Centers Merge to Create Center for Intellectual Property, Information & Privacy

As the demand for intellectual property (IP) expertise has expanded into areas of privacy and technology, the John Marshall faculty and administration agreed to strengthen the bonds by creating the new Center for Intellectual Property, Information & Privacy Law.

The Center for Intellectual Property Law and the Center for Information Technology and Privacy Law officially merged this semester. The new Center for Intellectual Property, Information & Privacy Law is focusing on how the legal world grapples with questions concerning privacy and security, as information technology and IP issues intersect.

“Expanding our curriculum to include privacy law and information technology allows us to illuminate this bridge and offers us tremendous possibilities for innovation,” said Professor Doris Estelle Long, director of the Center. “We will continue to lead the way so that students, practitioners, policymakers and academics can master the challenges of new technologies and new digital realities.”

The new Center combines the specialties into a program that builds upon John Marshall’s leadership in the fields and dedication to practice-ready training. For the second year in a row, John Marshall boasts the 12th ranked IP program in the nation, according to U.S. News & World Report. The law school has been a consistent leader in intellectual property law since the creation of its programs 75 years ago.

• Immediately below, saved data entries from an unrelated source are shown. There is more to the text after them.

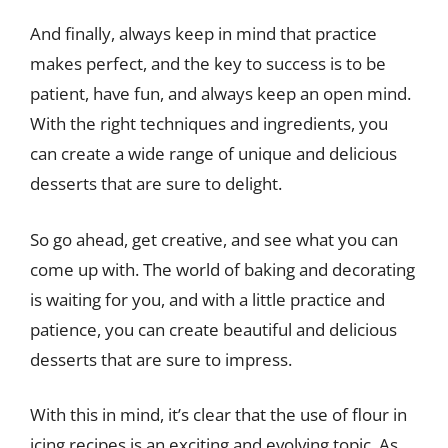
And finally, always keep in mind that practice
makes perfect, and the key to success is to be
patient, have fun, and always keep an open mind.
With the right techniques and ingredients, you
can create a wide range of unique and delicious
desserts that are sure to delight.
So go ahead, get creative, and see what you can
come up with. The world of baking and decorating
is waiting for you, and with a little practice and
patience, you can create beautiful and delicious
desserts that are sure to impress.
With this in mind, it’s clear that the use of flour in
icing recipes is an exciting and evolving topic. As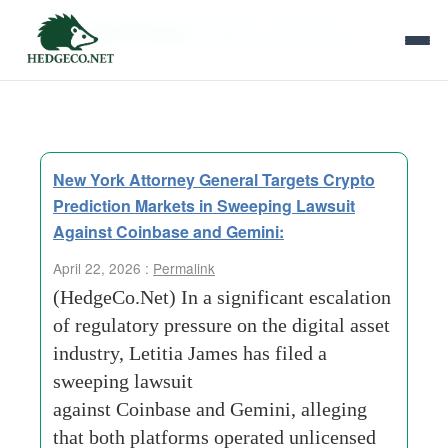
Tag Archives:
capital commitments
New York Attorney General Targets Crypto
Prediction Markets in Sweeping Lawsuit
Against Coinbase and Gemini:
April 22, 2026 :
Permalink
(HedgeCo.Net) In a significant escalation
of regulatory pressure on the digital asset
industry, Letitia James has filed a
sweeping lawsuit
against Coinbase and Gemini, alleging
that both platforms operated unlicensed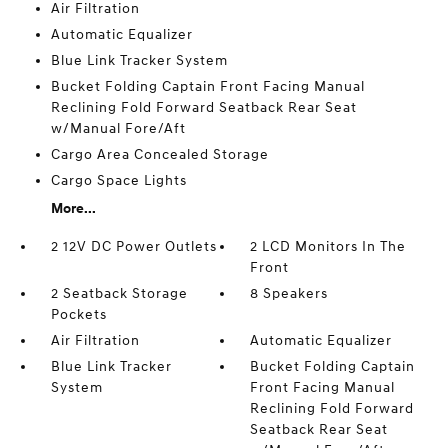
Air Filtration
Automatic Equalizer
Blue Link Tracker System
Bucket Folding Captain Front Facing Manual
Reclining Fold Forward Seatback Rear Seat
w/Manual Fore/Aft
Cargo Area Concealed Storage
Cargo Space Lights
More...
2 12V DC Power Outlets
2 LCD Monitors In The
Front
2 Seatback Storage
8 Speakers
Pockets
Air Filtration
Automatic Equalizer
Blue Link Tracker
Bucket Folding Captain
System
Front Facing Manual
Reclining Fold Forward
Seatback Rear Seat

“I am so pleased that we are taking this critical step in marrying our two centers into a new center designed to take advantage of the emerging interconnections between intellectual, privacy and cyber security,” Dean John E. Corkery said. “This merging helps us more effectively combine our efforts to assure John Marshall’s preeminence in these fields.”

James Lai, counsel for Motorola Mobility and an adjunct professor at John Marshall, praised the school’s initiative to house the overlapping legal issues in a singular program.

“I think that it makes sense to have a technical-based center and if you look at the issues that tech companies face, it is IP, privacy and security,” Lai said. “Even if the subject matters seem different, a lot of the behind-the-scenes work is pretty similar.”

The combined Center offers a variety of J.D. certificates, as well as LL.M. and M.S. degrees, and multiple online courses whose credits may be applicable toward a degree.